Business

Lockheed Martin Gets $247.5 Million To Overcome The Sonic Boom

Joseph Lafave Contributor
Font Size:

NASA and Lockheed Martin’s  Skunk Works are teaming up to create the Low-Boom Flight Demonstrator, an experimental aircraft that aims to usher in the era of commercial supersonic flight.

The U.S. government has outlawed commercial aircraft from flying over land at supersonic speeds, which is anything over Mach 1 (768 MPH), since 1973. The last commercial supersonic aircraft was the Concorde, which operated from 1976 to 2003. The Concorde was retired after one that was operated by Air France crashed at the Paris-Charles de Gaulle Airport, killing everyone aboard.

This new contract between Lockheed Martin and NASA is looking to reignite the dream of supersonic commercial aircraft by overcoming the sonic boom.

This new project is part of NASA’s greater Quiet Supersonic Technology (QueSST) effort, which aims to fly a supersonic aircraft that is quiet enough to convince legislators to overturn the current regulations.

“It is super exciting to be back designing and flying X-planes at this scale,” said Jaiwon Shin, NASA’s associate administrator for aeronautics, in a press release. “Our long tradition of solving the technical barriers of supersonic flight to benefit everyone continues.”

The work will be done at the Lockheed Martin facility in Palmdale, California and is worth $247.5 million.

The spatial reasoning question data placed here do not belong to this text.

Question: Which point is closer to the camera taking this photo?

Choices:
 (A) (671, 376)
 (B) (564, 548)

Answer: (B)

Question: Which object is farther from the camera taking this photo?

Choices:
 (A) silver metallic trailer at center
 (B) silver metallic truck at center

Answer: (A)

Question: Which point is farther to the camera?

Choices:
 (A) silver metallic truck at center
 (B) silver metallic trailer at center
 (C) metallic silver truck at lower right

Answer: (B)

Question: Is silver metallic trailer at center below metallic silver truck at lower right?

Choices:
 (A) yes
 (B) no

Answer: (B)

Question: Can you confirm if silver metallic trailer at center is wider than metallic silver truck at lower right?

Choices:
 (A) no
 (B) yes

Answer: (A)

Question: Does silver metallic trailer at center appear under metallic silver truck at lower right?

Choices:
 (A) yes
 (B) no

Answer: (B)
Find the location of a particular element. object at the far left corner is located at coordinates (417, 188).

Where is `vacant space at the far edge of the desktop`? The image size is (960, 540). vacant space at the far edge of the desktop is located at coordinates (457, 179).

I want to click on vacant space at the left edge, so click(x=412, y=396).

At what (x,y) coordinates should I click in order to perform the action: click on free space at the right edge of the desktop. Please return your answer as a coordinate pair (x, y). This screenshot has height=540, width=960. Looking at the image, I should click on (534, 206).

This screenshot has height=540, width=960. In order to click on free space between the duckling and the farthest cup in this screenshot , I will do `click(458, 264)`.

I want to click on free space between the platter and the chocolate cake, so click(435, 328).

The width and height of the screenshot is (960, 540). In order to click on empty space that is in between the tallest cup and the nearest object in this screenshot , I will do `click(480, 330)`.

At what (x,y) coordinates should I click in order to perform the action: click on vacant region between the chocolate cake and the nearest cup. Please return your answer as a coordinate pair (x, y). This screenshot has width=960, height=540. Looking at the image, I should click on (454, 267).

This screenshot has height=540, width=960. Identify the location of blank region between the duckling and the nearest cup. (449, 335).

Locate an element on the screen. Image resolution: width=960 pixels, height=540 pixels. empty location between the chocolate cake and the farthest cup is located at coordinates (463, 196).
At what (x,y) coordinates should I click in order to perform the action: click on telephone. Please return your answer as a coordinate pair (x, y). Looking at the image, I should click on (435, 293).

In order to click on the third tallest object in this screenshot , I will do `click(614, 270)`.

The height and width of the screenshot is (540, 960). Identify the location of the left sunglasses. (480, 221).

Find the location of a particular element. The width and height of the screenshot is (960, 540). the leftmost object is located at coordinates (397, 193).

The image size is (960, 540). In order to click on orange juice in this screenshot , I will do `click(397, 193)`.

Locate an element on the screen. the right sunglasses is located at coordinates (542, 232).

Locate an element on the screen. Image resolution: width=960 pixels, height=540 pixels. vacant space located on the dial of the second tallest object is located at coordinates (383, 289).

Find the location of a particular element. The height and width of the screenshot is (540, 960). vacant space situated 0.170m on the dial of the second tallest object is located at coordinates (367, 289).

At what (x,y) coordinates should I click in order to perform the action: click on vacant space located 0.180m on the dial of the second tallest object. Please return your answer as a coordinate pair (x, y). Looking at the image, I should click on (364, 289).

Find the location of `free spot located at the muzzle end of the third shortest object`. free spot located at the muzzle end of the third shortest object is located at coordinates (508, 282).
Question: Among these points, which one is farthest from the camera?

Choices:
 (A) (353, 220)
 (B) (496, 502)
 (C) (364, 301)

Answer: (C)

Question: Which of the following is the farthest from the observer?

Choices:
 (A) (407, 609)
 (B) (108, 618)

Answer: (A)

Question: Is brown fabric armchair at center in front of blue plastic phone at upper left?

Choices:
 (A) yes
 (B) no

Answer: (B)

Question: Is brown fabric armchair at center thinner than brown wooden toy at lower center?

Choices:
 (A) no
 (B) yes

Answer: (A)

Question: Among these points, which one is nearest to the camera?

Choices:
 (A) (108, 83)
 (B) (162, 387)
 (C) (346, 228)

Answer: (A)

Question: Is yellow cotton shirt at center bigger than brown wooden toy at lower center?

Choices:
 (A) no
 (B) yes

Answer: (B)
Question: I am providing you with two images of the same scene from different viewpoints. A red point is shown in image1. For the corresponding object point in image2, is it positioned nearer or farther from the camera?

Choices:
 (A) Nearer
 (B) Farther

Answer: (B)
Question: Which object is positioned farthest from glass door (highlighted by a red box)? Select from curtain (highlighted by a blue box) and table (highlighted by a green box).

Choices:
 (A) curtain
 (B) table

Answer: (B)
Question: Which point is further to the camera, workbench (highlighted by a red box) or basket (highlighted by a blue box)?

Lockheed Martin has a long history of working with NASA and has been part of NASA’s QueSST effort since 2016.

“We’re honored to continue our partnership with NASA to enable a new generation of supersonic travel,” said Peter Iosifidis, Low-Boom Flight Demonstrator program manager for Lockheed Martin Skunk Works. “We look forward to applying the extensive work completed under QueSST to the design, build and flight test of the X-plane, providing NASA with a demonstrator to make supersonic commercial travel possible for passengers around the globe.”

With any luck, we may see the next generation of supersonic commercial aircraft flying passengers and cargo all over the continental United States shortly after 2021.